The AWT also welcomed a few pilots that participated in one-on-one interviews with AWDE personnel.  AWDE staff asked them questions about the usability of the tools, how the new capabilities added value and what changes or requests they had for the tools in general.  Overall the pilots were pleased with the current products and proposed upgrades, but expressed the need for more user-friendly capabilities.  This includes making the products easier to navigate on a mobile device as well as the addition of contextual help on the tools.  Having capabilities and weather information explained in a way that users can clearly understand is extremely important as AWC continues to evolve their products to serve the greater aviation community.

Wednesday, August 21, 2019

Evaluating 3D Cloud Guidance

One of the focus areas for this year's experiment is evaluating three-dimensional cloud model guidance.  Participants are assessing current post-processing algorithms of cloud layers and the added benefits of experimental visualization capabilities.  In order to complete the evaluation and carefully assess the different guidance products available, the participants have been tasked with creating a detailed text forecast for five specific hours: 15Z, 18Z, 0Z, 9Z, and 12Z the next day.

In order to get a better visualization of the 3D cloud information, AWT developed a web interface that allows for better interrogation of the data.  The web interface displays the post-processed gridded output from various model guidance options including three cloud bases and corresponding sky coverage for each forecast hour from the the latest several model runs, as well as the model derived ceiling and visibility.  In addition to the single layer look at the information, the tool allows for creating point-and-click TAFs as well as cross-sections of the cloud layer information along a path.

Along with the descriptive cloud forecasts, the participants will be answering questions about the performance of the various guidance products, any notable strengths or weaknesses, and any biases identified as well.  The various guidance products available include experimental versions of the HRRR and RAP models, the NAM and NAM Nest, and the HIRES ARW, MEM2, and the NMMB.  The experimental 3D RTMA is also available for use as a cloud layer analysis for verification purposes. 

After day one, it was clear that the cross-section ability has several advantages and could be useful for multiple users.

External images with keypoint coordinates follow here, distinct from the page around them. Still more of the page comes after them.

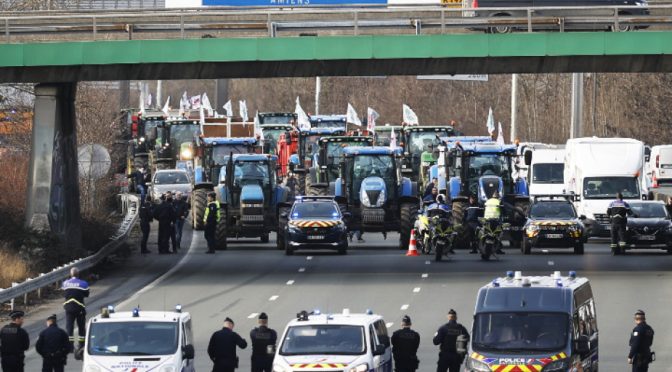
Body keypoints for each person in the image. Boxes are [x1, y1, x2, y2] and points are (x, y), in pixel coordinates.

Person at [62, 267, 89, 352]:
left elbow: (64, 294)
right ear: (78, 274)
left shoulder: (65, 283)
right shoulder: (83, 283)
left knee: (69, 328)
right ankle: (81, 345)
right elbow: (86, 294)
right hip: (80, 308)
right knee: (81, 327)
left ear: (70, 274)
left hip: (69, 309)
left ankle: (70, 347)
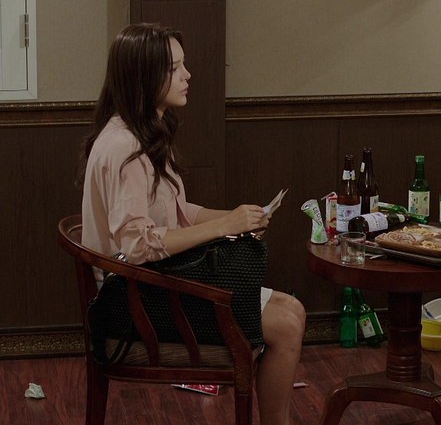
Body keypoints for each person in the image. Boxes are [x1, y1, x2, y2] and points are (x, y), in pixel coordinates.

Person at [79, 23, 305, 424]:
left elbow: (176, 211)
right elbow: (137, 245)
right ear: (145, 76)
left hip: (147, 287)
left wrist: (236, 218)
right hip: (131, 304)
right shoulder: (125, 147)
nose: (187, 75)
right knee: (287, 322)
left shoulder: (141, 131)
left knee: (292, 310)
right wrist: (223, 226)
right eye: (175, 68)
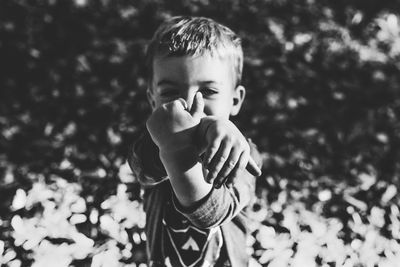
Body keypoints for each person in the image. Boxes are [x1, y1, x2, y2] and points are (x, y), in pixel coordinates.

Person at [128, 16, 263, 267]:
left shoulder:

While it may not be the primary tool used to forecast ceilings, they could prove beneficial to bolster confidence in a cloud layer occurring or in seeing a thin low cloud deck or fog.  Forecasters may not have the time to look through multiple cross sections for multiple forecast hours, however they could use it to confirm a secondary layer or get a better idea of what the model is trying to tell them in terms of the cloud development.  However, pilots may find the tool extremely useful for planning along a flight path, especially if there could be a time element added in which conditions match the time in which they expect to be flying through that region.

In terms of model performance thus far, participants have been impressed with the HRRRx cloud placement in the vertical more accurately hitting the cloud bases and coverage.  This verified well on Day 1 with the stratus off the coast of California and cloud placement in the north east associated with late afternoon convection.  Overall, so far it seems the guidance tends to agree with cloud occurrence and conditions, but differ on timing and placement.

The experimental HRRR cloud base primary indicating low ceiling moving into the Sacramento valley via the delta breeze. 

Evaluations will continue through the week with specific areas of focus being determined each morning based on impacts for that day and the next.